Guéri de sa lèpre, un Samaritain rend gloire à Dieu 

Évangile de Jésus Christ selon saint Luc

Jésus, marchant vers Jérusalem, traversait la Samarie et la Galilée.
Comme il entrait dans un village, dix lépreux vinrent à sa rencontre. Ils s'arrêtèrent à distance
et lui crièrent : « Jésus, maître, prends pitié de nous. »
En les voyant, Jésus leur dit : « Allez vous montrer aux prêtres. »En cours de route, ils furent purifiés.
L'un d'eux, voyant qu'il était guéri, revint sur ses pas, en glorifiant Dieu à pleine voix.
Il se jeta la face contre terre aux pieds de Jésus en lui rendant grâce. Or, c'était un Samaritain.
Alors Jésus demanda : « Est-ce que tous les dix n'ont pas été purifiés ? Et les neuf autres, où sont-ils ?
On ne les a pas vus revenir pour rendre gloire à Dieu ; il n'y a que cet étranger ! »
Jésus lui dit : « Relève-toi et va : ta foi t'a sauvé. »

Homélie

Frères et sœurs, voici le moment de relire ensemble cet évangile,de faire une brève lectio divina comme on dit chez nous.

Et comme autrefois on apprenait à compter avec ses doigts, j’ai envie de faire cette petite lecture spirituelle à l’aide mes doigts. Dix minutes de méditation, dix doigts, ça fait une minute par doigt… On peut essayer.

On va aller du pouce au pouce… On va commencer par la main gauche… que j’appelle la Main du Temps… parce qu’il me semble que la Bonne Nouvelle nous advient en cinq moments, et que nous avons donc à la recevoir selon ces cinq moments… Les deux premiers doigts indiquent deux moments du Passé… Le grand doigt du milieu, c’est le Présent… Quant à l’annulaire et l’auriculaire, ils vont marquer deux moments du Futur.

Consigne écrite 1: Relevez tous les noms de lieux cités dans le récit évangélique du texte.
Consigne écrite 2: Reproduisez le passage du texte compris entre « L'un d'eux, voyant » et « où sont-ils ? », ces deux bornes incluses.

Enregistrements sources

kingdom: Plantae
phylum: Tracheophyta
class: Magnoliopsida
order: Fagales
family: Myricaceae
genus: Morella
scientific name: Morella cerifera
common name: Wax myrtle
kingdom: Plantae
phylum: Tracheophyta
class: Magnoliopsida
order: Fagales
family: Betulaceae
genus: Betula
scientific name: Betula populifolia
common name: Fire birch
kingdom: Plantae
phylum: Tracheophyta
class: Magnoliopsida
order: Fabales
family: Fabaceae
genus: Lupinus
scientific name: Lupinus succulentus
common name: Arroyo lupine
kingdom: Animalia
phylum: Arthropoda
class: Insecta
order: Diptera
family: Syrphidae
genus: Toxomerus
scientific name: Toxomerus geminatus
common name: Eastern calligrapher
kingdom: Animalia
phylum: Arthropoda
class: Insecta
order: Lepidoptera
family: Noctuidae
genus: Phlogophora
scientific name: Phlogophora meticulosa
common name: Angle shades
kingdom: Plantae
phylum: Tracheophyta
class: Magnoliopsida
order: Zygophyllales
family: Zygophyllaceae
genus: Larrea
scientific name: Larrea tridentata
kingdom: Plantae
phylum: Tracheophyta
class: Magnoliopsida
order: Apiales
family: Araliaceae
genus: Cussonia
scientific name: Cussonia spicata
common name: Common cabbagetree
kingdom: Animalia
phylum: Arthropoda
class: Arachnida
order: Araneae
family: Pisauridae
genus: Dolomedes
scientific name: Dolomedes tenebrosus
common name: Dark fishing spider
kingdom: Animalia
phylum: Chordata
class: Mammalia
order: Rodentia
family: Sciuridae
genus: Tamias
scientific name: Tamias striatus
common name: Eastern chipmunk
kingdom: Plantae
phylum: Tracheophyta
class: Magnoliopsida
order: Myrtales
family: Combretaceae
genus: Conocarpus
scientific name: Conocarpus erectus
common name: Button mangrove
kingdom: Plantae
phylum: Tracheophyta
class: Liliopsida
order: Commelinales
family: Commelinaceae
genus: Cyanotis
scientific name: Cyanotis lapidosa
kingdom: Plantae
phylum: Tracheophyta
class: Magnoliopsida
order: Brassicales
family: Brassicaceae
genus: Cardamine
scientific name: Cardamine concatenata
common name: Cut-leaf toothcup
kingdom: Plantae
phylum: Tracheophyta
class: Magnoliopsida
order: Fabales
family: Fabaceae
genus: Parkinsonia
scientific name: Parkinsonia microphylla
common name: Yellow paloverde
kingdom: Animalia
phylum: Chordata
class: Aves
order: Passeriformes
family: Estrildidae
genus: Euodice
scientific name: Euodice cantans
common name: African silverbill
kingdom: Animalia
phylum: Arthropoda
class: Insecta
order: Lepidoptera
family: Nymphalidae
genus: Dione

Solution proposée 1: Jérusalem, la Samarie, la Galilée

Solution proposée 2:
L'un d'eux, voyant qu'il était guéri, revint sur ses pas, en glorifiant Dieu à pleine voix.
Il se jeta la face contre terre aux pieds de Jésus en lui rendant grâce. Or, c'était un Samaritain.
Alors Jésus demanda : « Est-ce que tous les dix n'ont pas été purifiés ? Et les neuf autres, où sont-ils ?